BEGIN Task inputs
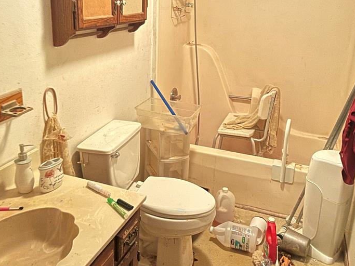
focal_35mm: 36
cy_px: 98
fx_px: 369
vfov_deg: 39.4
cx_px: 178
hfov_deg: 51.4
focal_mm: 6.86
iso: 2500
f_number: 1.78
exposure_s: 1/15
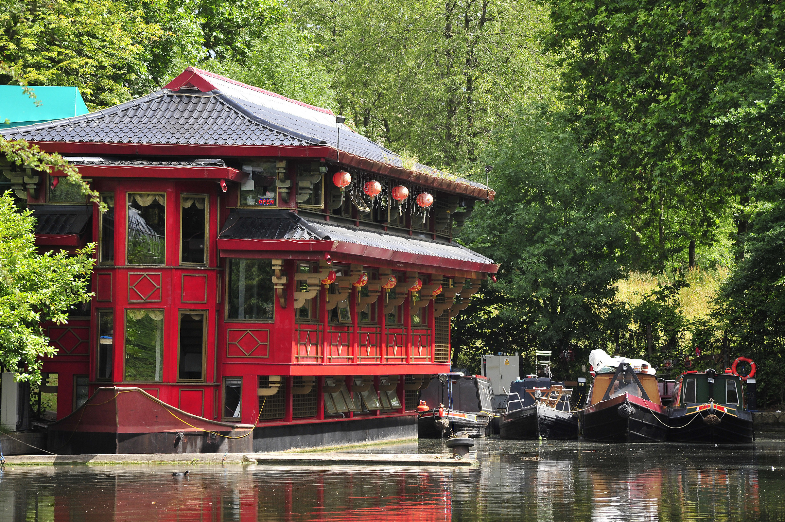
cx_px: 392
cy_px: 261
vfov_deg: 7.6
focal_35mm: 180
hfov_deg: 11.4
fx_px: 3922
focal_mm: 180
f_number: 10
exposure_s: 1/800
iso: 1000
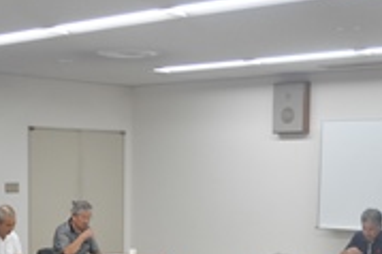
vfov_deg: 17.4
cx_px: 124
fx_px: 795
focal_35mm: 75
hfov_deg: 26.8
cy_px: 290
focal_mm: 20
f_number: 4
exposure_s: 1/160
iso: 800
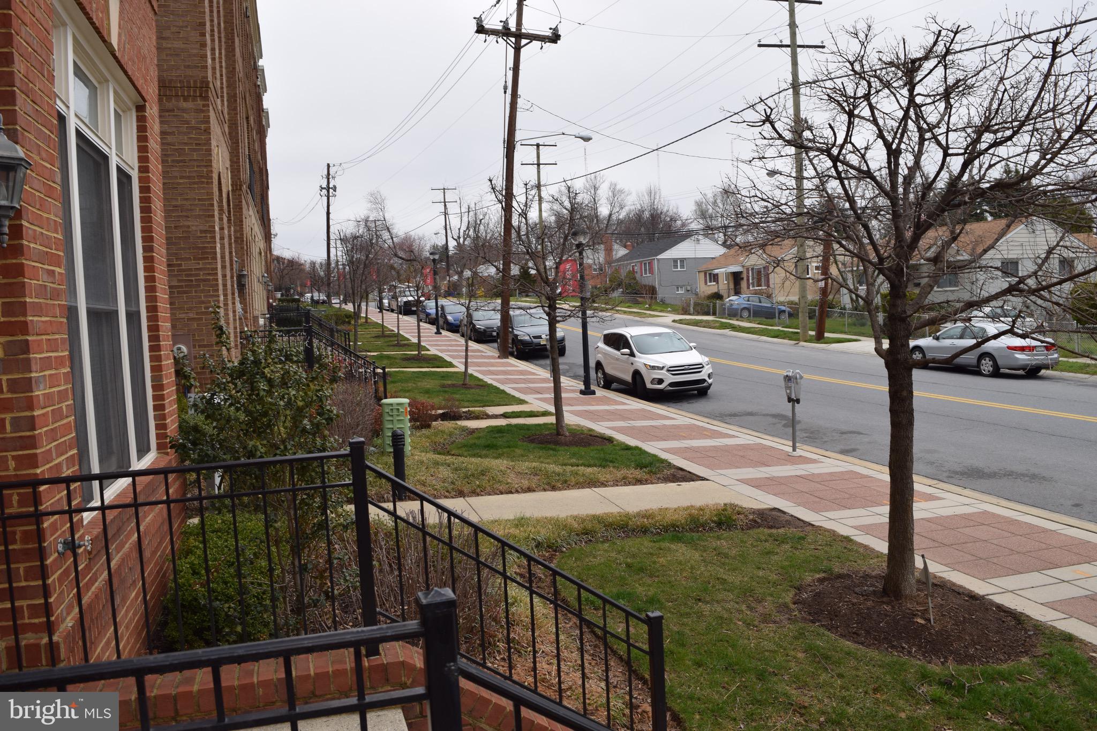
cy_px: 366
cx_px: 548
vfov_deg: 47.9
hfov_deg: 67.4
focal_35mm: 27
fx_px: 823
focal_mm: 18
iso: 100
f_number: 8
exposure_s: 1/200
END Task inputs
_Directive_. The lines from the one that contains "focal_35mm: 180" through the end of the data, repeated exactly and with no pictures, make up the whole answer.

_Solved problem_.
focal_35mm: 180
hfov_deg: 11.4
fx_px: 3922
focal_mm: 180
f_number: 10
exposure_s: 1/800
iso: 1000
vfov_deg: 17.4
cx_px: 124
fx_px: 795
focal_35mm: 75
hfov_deg: 26.8
cy_px: 290
focal_mm: 20
f_number: 4
exposure_s: 1/160
iso: 800
cy_px: 366
cx_px: 548
vfov_deg: 47.9
hfov_deg: 67.4
focal_35mm: 27
fx_px: 823
focal_mm: 18
iso: 100
f_number: 8
exposure_s: 1/200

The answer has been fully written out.